READING PASSAGE:
Anna Ilinishna Butkovsky-Hewitt (b 1875, d unknown)

Anna Ilinishna Butkovsky-Hewitt, Fourth Way, esoteric Christianity, The Work

Anna Ilinishna Butkovsky was born in Bessarabia, in the southern part of Russia, to a family of wealth and position, her father a counsel in the Ministry of Justice. She was the youngest of three children, a boy and another girl. In 1908 she married a Russian naval officer; the union was not a success and they parted.1 An accomplished pianist, Butkovsky studied at the St. Petersburg Conservatoire.2 In 1917 Butkovsky met, and the next year married, Englishman Charles Hewitt, who was a border in her mother's house while in St. Petersburg representing a British timber firm.3 With the Russian Revolution making the situation there untenable, the Hewitts left for England.4 After some years in Britain the Hewitts moved to Paris where she owned and operated a fashionable dress salon and her husband worked for the British Legion.5

Butkovsky had been fascinated with occult subjects ever since reading Mme Blavatsky's The Secret Doctrine at an early age.6 In 19167 she attended her first Theosophical Society meeting in St. Petersburg, where she met P. D. Ouspensky. She was aware of who he was because she had read his book, Tertium Organum, which had been published in 1912.8 She and Ouspensky immediately became friends and spent considerable time together.

ACTION ITEM A: In the biography of Anna Butkovsky-Hewitt, where did she study?
ACTION ITEM B: List every person, other than Butkovsky herself, whom the biography of Anna Butkovsky-Hewitt names.
ACTION ITEM C: Copy out the part of the Butkovsky-Hewitt biography from "Butkovsky had been" to "considerable time together.", word for word.

SOURCE MATERIAL:
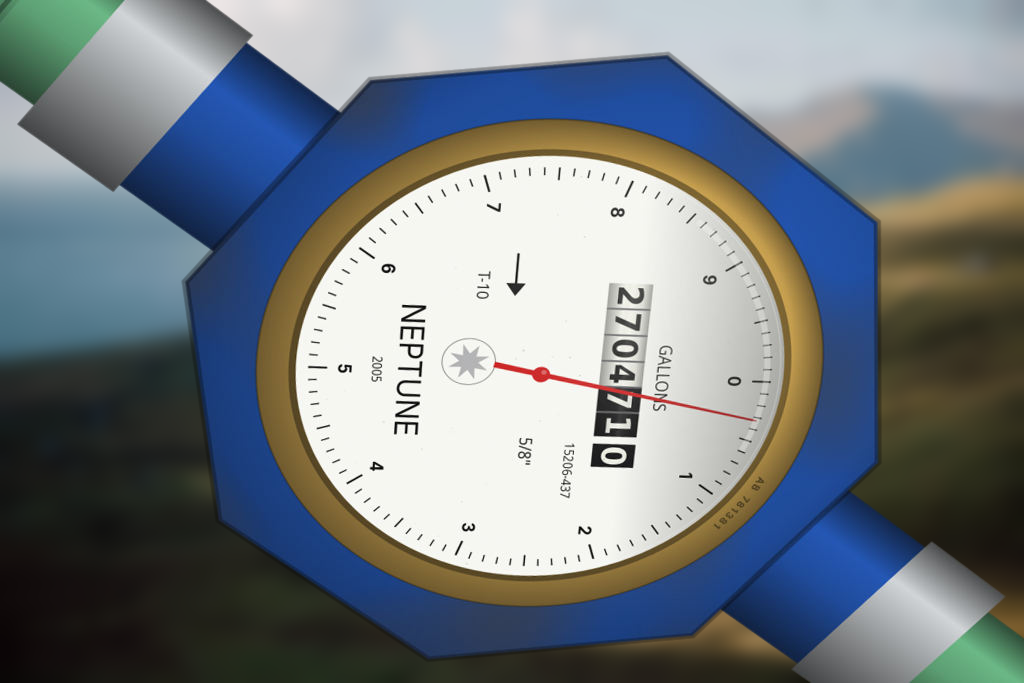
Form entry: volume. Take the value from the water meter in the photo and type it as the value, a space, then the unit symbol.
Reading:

YOUR RESPONSE A: At the St. Petersburg Conservatoire.

YOUR RESPONSE B: Charles Hewitt, Mme Blavatsky, P. D. Ouspensky

YOUR RESPONSE C:
Butkovsky had been fascinated with occult subjects ever since reading Mme Blavatsky's The Secret Doctrine at an early age.6 In 19167 she attended her first Theosophical Society meeting in St. Petersburg, where she met P. D. Ouspensky. She was aware of who he was because she had read his book, Tertium Organum, which had been published in 1912.8 She and Ouspensky immediately became friends and spent considerable time together.